The principal needs of Cuban homosexuals “are related to the right to their recognition as consensual couples, as non-matrimonial couples, but that authorities recognise their property and inheritance rights in those non-legalised unions,” she said.

“That is their principal interest. They are not interested in marriage, they are not interested in adoption, because in Cuba there are hardly any children to adopt.”

She added that besides legal recognition, gays, lesbians and transsexuals in Cuba want respect.

“Let no one feel the right to humiliate them, nor harm them, nor exclude or reject them, that we strengthen within the family this ethic of accepting everyone and of not being discriminated against for sexual orientation.”

The Public Health Ministry in Cuba is currently in the process of approving regulations that would allow gender reassignment operations.

Mariela Castro said that a team of Cuban physicians is already in training to perform such procedures.
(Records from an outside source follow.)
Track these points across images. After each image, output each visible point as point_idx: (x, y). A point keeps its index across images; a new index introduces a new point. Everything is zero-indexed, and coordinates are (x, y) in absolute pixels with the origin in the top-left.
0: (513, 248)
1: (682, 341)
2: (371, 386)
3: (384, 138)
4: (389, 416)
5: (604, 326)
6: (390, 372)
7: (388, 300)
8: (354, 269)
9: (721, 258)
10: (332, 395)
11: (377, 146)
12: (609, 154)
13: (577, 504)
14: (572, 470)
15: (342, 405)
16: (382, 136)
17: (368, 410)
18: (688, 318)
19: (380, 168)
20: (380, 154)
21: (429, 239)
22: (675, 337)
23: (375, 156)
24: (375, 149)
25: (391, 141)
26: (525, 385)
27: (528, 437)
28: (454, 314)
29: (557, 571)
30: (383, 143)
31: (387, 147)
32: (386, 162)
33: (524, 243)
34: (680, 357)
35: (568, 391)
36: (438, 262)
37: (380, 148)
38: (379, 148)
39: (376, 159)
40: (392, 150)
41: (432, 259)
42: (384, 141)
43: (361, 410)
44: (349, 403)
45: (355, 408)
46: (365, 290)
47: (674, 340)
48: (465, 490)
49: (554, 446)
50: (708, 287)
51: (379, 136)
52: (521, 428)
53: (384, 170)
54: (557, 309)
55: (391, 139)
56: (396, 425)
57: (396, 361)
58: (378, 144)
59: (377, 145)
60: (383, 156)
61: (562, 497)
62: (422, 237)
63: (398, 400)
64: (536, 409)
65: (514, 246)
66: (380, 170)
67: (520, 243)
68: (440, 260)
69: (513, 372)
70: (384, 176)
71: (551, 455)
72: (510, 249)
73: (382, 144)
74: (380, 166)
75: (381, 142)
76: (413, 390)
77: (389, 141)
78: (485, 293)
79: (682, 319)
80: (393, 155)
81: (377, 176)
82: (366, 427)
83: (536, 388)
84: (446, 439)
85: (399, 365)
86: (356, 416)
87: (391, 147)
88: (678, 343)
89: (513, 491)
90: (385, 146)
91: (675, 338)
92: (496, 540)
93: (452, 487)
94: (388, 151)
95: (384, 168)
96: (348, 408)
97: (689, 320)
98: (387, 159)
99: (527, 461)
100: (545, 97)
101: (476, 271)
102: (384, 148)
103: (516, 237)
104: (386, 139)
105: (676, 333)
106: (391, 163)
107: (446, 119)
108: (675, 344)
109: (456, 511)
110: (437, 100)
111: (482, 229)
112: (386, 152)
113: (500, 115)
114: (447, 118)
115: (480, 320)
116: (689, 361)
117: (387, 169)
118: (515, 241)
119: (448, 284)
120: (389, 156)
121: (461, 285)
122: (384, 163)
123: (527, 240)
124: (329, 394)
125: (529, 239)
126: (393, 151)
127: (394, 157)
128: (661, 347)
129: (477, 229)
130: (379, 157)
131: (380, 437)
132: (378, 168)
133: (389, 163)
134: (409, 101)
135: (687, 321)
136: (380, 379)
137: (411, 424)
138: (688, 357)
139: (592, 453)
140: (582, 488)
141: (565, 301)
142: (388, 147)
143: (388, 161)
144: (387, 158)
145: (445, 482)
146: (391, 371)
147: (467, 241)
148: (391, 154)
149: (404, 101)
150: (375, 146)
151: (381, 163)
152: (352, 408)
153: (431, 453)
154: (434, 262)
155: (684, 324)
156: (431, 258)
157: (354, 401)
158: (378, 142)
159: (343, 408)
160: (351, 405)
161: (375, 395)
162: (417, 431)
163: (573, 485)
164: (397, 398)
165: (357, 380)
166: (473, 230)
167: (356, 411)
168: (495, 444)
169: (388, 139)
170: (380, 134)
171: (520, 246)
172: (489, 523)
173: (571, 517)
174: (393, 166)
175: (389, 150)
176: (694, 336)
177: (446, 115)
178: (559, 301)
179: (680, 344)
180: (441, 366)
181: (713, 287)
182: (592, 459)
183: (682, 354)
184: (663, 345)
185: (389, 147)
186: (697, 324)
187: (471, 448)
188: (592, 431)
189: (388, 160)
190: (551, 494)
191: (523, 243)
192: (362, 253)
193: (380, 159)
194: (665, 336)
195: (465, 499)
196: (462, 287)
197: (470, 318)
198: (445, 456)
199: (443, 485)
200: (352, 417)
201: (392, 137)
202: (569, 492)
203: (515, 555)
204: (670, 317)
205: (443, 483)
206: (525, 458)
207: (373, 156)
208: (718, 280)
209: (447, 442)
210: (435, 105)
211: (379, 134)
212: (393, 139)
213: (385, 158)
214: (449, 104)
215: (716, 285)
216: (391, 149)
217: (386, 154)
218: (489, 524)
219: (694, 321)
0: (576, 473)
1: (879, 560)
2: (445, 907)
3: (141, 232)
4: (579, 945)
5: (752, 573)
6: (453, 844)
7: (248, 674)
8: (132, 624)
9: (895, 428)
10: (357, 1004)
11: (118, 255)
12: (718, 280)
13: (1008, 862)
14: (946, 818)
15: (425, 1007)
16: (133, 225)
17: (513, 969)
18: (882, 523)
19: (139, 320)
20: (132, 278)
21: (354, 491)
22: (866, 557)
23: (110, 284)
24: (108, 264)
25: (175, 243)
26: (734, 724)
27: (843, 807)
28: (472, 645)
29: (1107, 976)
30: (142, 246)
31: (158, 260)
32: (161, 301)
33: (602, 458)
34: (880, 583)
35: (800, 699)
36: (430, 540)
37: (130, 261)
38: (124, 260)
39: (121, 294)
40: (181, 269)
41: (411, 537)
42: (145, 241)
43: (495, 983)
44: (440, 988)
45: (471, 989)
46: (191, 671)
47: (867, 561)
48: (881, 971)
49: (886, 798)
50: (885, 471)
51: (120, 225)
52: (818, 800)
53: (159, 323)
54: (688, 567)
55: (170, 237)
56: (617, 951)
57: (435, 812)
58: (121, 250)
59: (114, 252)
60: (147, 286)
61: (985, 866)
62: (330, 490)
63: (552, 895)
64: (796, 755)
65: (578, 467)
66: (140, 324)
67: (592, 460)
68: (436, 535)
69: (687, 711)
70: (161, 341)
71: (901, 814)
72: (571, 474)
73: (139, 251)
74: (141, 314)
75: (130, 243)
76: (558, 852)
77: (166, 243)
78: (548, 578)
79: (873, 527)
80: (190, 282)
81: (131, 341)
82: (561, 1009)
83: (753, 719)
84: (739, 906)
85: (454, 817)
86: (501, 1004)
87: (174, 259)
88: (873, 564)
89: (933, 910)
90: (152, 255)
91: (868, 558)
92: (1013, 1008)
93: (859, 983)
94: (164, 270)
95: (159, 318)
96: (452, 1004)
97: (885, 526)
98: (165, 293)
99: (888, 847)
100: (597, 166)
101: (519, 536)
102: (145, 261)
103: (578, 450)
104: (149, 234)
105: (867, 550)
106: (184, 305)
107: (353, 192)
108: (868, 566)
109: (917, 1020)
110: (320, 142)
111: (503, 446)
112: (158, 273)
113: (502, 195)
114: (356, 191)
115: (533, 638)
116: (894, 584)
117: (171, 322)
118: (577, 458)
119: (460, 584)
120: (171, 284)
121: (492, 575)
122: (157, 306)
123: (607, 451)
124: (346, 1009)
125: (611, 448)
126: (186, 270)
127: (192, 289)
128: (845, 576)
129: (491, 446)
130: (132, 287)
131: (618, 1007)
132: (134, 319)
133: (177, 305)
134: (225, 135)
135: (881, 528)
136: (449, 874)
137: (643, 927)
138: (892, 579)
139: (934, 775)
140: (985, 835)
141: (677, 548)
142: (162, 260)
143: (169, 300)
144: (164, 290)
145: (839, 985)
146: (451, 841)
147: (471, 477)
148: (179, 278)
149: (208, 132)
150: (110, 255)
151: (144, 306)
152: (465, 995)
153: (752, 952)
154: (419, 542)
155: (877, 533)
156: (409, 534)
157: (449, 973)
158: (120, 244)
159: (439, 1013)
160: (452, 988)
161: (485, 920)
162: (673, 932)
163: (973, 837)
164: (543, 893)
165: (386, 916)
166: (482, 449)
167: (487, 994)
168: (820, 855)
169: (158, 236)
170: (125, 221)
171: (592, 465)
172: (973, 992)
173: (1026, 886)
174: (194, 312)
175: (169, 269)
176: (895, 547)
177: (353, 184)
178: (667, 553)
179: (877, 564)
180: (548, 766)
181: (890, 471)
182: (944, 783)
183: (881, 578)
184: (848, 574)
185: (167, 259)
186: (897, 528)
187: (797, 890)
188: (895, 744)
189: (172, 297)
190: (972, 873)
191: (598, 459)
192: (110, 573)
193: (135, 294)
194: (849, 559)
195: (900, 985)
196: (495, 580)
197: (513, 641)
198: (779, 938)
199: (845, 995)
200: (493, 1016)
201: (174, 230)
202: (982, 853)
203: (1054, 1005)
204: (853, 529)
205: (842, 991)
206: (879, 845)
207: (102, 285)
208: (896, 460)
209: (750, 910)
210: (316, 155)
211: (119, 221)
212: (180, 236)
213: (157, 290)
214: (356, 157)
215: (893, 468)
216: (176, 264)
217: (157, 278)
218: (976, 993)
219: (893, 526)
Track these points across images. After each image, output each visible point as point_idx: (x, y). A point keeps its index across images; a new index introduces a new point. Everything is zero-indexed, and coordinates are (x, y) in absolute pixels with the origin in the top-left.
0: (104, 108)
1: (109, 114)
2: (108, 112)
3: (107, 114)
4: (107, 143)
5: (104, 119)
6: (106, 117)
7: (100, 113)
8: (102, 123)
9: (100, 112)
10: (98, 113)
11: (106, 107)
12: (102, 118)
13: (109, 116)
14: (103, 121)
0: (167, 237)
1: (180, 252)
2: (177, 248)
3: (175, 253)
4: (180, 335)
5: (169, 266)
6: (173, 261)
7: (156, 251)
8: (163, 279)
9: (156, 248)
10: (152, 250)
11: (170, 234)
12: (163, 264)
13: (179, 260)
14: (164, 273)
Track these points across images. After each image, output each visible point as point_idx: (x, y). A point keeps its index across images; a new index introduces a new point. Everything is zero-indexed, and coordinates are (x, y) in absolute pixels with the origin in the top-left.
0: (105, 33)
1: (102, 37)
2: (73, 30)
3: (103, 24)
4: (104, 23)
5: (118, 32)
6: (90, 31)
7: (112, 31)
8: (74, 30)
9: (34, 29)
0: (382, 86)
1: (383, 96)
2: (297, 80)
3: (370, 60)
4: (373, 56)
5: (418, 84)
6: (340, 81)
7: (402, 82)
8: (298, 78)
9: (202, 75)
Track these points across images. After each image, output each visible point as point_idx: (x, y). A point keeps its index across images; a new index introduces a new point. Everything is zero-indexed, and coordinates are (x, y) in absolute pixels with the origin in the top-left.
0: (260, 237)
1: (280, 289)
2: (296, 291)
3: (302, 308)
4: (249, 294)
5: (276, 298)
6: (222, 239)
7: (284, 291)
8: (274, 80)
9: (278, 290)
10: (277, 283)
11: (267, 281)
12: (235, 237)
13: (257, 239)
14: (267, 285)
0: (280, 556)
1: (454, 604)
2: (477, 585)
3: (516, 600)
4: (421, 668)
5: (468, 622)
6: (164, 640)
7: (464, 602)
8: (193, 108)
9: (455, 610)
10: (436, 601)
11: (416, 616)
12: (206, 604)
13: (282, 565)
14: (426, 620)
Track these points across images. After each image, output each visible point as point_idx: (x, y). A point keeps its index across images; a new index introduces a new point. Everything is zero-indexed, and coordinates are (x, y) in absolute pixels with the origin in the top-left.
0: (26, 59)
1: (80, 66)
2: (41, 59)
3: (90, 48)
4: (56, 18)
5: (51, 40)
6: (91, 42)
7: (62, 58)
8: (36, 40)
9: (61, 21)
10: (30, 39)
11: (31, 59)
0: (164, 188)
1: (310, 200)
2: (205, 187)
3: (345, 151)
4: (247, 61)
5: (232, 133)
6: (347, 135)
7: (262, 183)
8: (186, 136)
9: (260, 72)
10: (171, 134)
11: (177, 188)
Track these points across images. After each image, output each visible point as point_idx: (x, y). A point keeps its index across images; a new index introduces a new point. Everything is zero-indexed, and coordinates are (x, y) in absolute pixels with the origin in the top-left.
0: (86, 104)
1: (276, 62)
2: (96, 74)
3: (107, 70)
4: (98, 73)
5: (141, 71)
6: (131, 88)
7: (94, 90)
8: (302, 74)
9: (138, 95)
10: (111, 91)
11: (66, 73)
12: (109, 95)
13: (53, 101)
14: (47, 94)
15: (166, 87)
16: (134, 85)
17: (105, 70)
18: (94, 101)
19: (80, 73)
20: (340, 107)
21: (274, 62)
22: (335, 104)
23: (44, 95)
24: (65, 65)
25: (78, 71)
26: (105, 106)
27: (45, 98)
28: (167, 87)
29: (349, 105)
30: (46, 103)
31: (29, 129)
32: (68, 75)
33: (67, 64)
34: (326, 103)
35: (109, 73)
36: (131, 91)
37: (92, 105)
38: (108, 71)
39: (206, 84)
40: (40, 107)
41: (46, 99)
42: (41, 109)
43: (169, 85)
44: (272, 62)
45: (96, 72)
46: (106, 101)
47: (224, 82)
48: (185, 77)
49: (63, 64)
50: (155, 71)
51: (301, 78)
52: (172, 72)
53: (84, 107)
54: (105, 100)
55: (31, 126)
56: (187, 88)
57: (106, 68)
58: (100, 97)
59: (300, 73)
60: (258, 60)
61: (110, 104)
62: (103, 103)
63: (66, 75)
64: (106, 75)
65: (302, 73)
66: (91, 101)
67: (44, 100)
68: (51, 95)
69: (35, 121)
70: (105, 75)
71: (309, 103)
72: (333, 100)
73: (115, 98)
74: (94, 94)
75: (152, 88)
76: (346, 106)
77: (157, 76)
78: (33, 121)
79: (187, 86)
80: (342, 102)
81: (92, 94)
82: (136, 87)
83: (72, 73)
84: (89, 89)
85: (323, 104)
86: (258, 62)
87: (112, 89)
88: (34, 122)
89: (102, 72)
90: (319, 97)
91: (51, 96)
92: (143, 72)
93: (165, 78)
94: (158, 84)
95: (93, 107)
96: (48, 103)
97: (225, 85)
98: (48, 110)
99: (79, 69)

In an interview with EFE last August, the 45-year-old psychologist said her struggle for the equality of the sexes and gay rights would “enrich the Cuban Revolution.”

Last week the Cuban culture minister Abel Preito gave public support to gay marriage.

“I think that marriage between lesbians, between homosexuals can be perfectly approved and that in Cuba that wouldn’t cause an earthquake or anything like that,” said Mr Prieto, who is also a member of the powerful Politburo of the Communist party and the Council of State, the nation’s supreme governing body.